Entries shown Start Marker

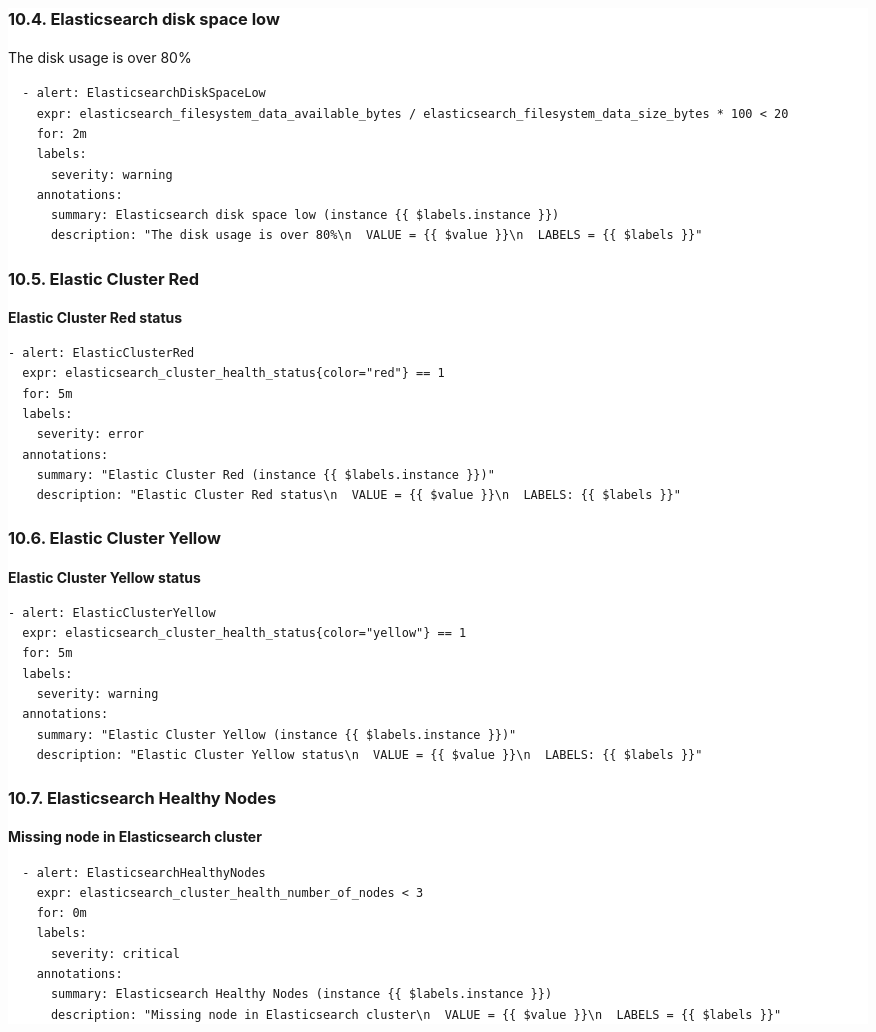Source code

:### **10.4. Elasticsearch disk space low**

The disk usage is over 80%

```
  - alert: ElasticsearchDiskSpaceLow
    expr: elasticsearch_filesystem_data_available_bytes / elasticsearch_filesystem_data_size_bytes * 100 < 20
    for: 2m
    labels:
      severity: warning
    annotations:
      summary: Elasticsearch disk space low (instance {{ $labels.instance }})
      description: "The disk usage is over 80%\n  VALUE = {{ $value }}\n  LABELS = {{ $labels }}"

```

### **10.5. Elastic Cluster Red**

**Elastic Cluster Red status**

```
- alert: ElasticClusterRed
  expr: elasticsearch_cluster_health_status{color="red"} == 1
  for: 5m
  labels:
    severity: error
  annotations:
    summary: "Elastic Cluster Red (instance {{ $labels.instance }})"
    description: "Elastic Cluster Red status\n  VALUE = {{ $value }}\n  LABELS: {{ $labels }}"
```

### **10.6. Elastic Cluster Yellow**

**Elastic Cluster Yellow status**

```
- alert: ElasticClusterYellow
  expr: elasticsearch_cluster_health_status{color="yellow"} == 1
  for: 5m
  labels:
    severity: warning
  annotations:
    summary: "Elastic Cluster Yellow (instance {{ $labels.instance }})"
    description: "Elastic Cluster Yellow status\n  VALUE = {{ $value }}\n  LABELS: {{ $labels }}"
```

### **10.7. Elasticsearch Healthy Nodes**

**Missing node in Elasticsearch cluster**

```
  - alert: ElasticsearchHealthyNodes
    expr: elasticsearch_cluster_health_number_of_nodes < 3
    for: 0m
    labels:
      severity: critical
    annotations:
      summary: Elasticsearch Healthy Nodes (instance {{ $labels.instance }})
      description: "Missing node in Elasticsearch cluster\n  VALUE = {{ $value }}\n  LABELS = {{ $labels }}"
```
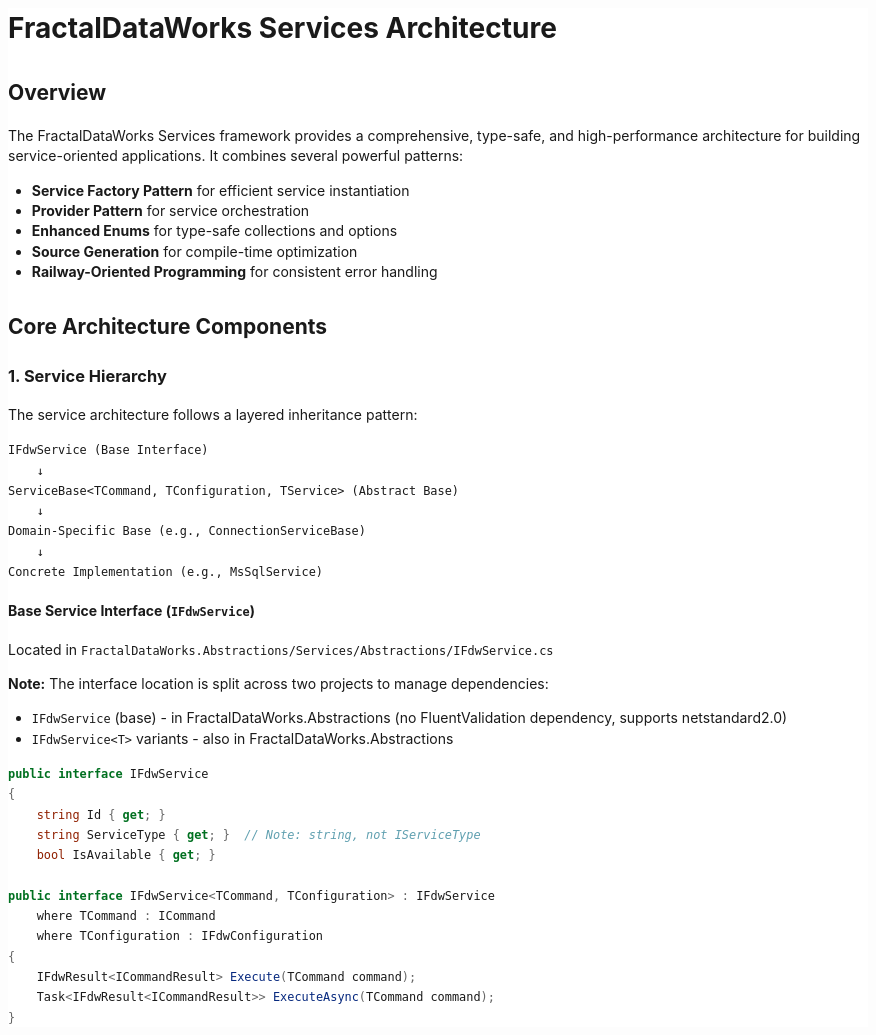 # FractalDataWorks Services Architecture

## Overview

The FractalDataWorks Services framework provides a comprehensive, type-safe, and high-performance architecture for building service-oriented applications. It combines several powerful patterns:

- **Service Factory Pattern** for efficient service instantiation
- **Provider Pattern** for service orchestration
- **Enhanced Enums** for type-safe collections and options
- **Source Generation** for compile-time optimization
- **Railway-Oriented Programming** for consistent error handling

## Core Architecture Components

### 1. Service Hierarchy

The service architecture follows a layered inheritance pattern:

```
IFdwService (Base Interface)
    ↓
ServiceBase<TCommand, TConfiguration, TService> (Abstract Base)
    ↓
Domain-Specific Base (e.g., ConnectionServiceBase)
    ↓
Concrete Implementation (e.g., MsSqlService)
```

#### Base Service Interface (`IFdwService`)

Located in `FractalDataWorks.Abstractions/Services/Abstractions/IFdwService.cs`

**Note:** The interface location is split across two projects to manage dependencies:
- `IFdwService` (base) - in FractalDataWorks.Abstractions (no FluentValidation dependency, supports netstandard2.0)
- `IFdwService<T>` variants - also in FractalDataWorks.Abstractions

```csharp
public interface IFdwService
{
    string Id { get; }
    string ServiceType { get; }  // Note: string, not IServiceType
    bool IsAvailable { get; }

public interface IFdwService<TCommand, TConfiguration> : IFdwService
    where TCommand : ICommand
    where TConfiguration : IFdwConfiguration
{
    IFdwResult<ICommandResult> Execute(TCommand command);
    Task<IFdwResult<ICommandResult>> ExecuteAsync(TCommand command);
}
```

Entries shown End Marker

* **Task statement**
Check each line above for the word "Abstractions" and copy the ones that have it.

* **Response**
Located in `FractalDataWorks.Abstractions/Services/Abstractions/IFdwService.cs`
- `IFdwService` (base) - in FractalDataWorks.Abstractions (no FluentValidation dependency, supports netstandard2.0)
- `IFdwService<T>` variants - also in FractalDataWorks.Abstractions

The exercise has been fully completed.